* 工作要求 A
请改写PredictionIO安装说明中从“# SPARK_HOME: Apache”到“your Elasticsearch setup.”的部分,并将其中的“spark-1.6.3-bin-hadoop2.6”替换为“spark-2.1.0-bin-hadoop2.7”。
* 工作要求 B
根据PredictionIO安装说明,pio-env.sh文件是由哪个文件复制得到的?
* 工作要求 C
请在PredictionIO安装说明最后一句之后续写该说明。

依赖软件
- Spark
- Zookeeper
- Hbase
- Elasticsearch
下载PredictionIO并解压到相应的目录下
1.下载地址
2.解压到安装目录
#access youself install directory
tar zxvf apache-predictionio-0.10.0-incubating.tar
$ ./make-distribution.sh
(下载pio-assembly-0.10.0-incubating.jar(108M),但是非常的慢,建议自己下载好依赖包放到解压后的apache-predictionio-0.10.0-incubating/lib中。)
配置参数
修改PredictionIO配置文件PredictionIO-0.10.0-incubating/conf/pio-env.sh
cp pio-env.sh.template pio-env.sh
vim PredictionIO-0.10.0-incubating/conf/pio-env.sh
pio-env.sh文件在使用Hbase作为存储,Elasticsearch作为检索,hdfs为本地文件系统时,配置如下表所示:
# PredictionIO Main Configuration
# This section controls core behavior of PredictionIO. It is very likely that
# you need to change these to fit your site.
# SPARK_HOME: Apache Spark is a hard dependency and must be configured.
SPARK_HOME=/home/spark/workspace/spark-1.6.3-bin-hadoop2.6
# ES_CONF_DIR: You must configure this if you have advanced configuration for
# your Elasticsearch setup.

* 数据
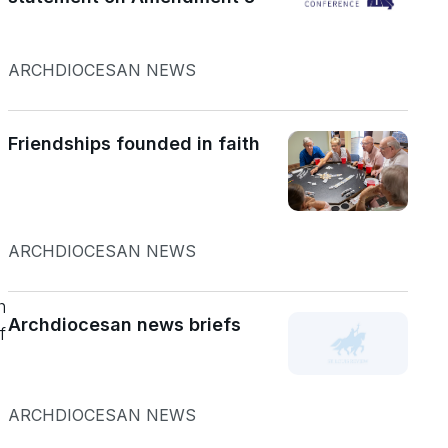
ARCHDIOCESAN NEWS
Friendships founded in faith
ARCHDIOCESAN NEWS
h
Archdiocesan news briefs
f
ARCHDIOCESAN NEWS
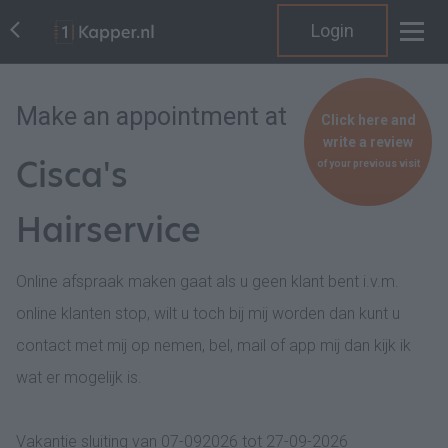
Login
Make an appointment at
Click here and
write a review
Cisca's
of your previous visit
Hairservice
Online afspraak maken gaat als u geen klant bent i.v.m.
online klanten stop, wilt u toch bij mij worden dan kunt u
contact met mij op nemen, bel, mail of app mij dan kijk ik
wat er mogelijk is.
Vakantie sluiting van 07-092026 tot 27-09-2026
--
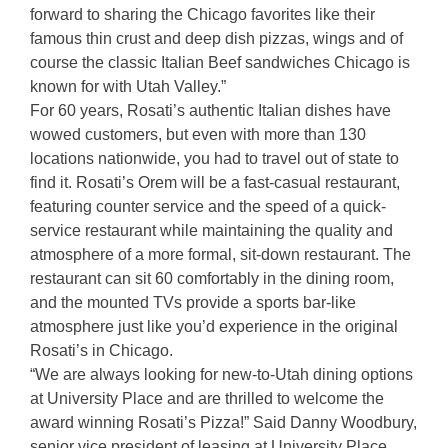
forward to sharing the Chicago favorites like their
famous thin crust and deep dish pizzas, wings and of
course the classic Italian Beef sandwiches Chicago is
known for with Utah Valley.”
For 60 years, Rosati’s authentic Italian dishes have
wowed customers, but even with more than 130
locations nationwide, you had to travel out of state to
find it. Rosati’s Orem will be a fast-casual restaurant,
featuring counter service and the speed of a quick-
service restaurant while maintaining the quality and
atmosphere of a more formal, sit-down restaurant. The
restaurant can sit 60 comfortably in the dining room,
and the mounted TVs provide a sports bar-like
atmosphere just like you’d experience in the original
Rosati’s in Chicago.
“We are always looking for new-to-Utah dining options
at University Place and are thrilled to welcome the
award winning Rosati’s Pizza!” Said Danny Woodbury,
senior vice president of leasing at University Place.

* 书面回答 A
# SPARK_HOME: Apache Spark is a hard dependency and must be configured.
SPARK_HOME=/home/spark/workspace/spark-2.1.0-bin-hadoop2.7
# ES_CONF_DIR: You must configure this if you have advanced configuration for
# your Elasticsearch setup.

* 书面回答 B
pio-env.sh.template

* 书面回答 C
ES_CONF_DIR=/home/spark/workspace/elasticsearch-1.4.4
# HADOOP_CONF_DIR: You must configure this if you intend to run PredictionIO
# with Hadoop 2.
HADOOP_CONF_DIR=/home/spark/workspace/hadoop-2.6.0
# HBASE_CONF_DIR: You must configure this if you intend to run PredictionIO
# with HBase on a remote cluster.
HBASE_CONF_DIR=/home/spark/workspace/hbase-1.0.0/conf
# Filesystem paths where PredictionIO uses as block storage.
PIO_FS_BASEDIR=$HOME/.pio_store
PIO_FS_ENGINESDIR=$PIO_FS_BASEDIR/engines
PIO_FS_TMPDIR=$PIO_FS_BASEDIR/tmp
# PredictionIO Storage Configuration
#
# This section controls programs that make use of PredictionIO's built-in
# storage facilities. Default values are shown below.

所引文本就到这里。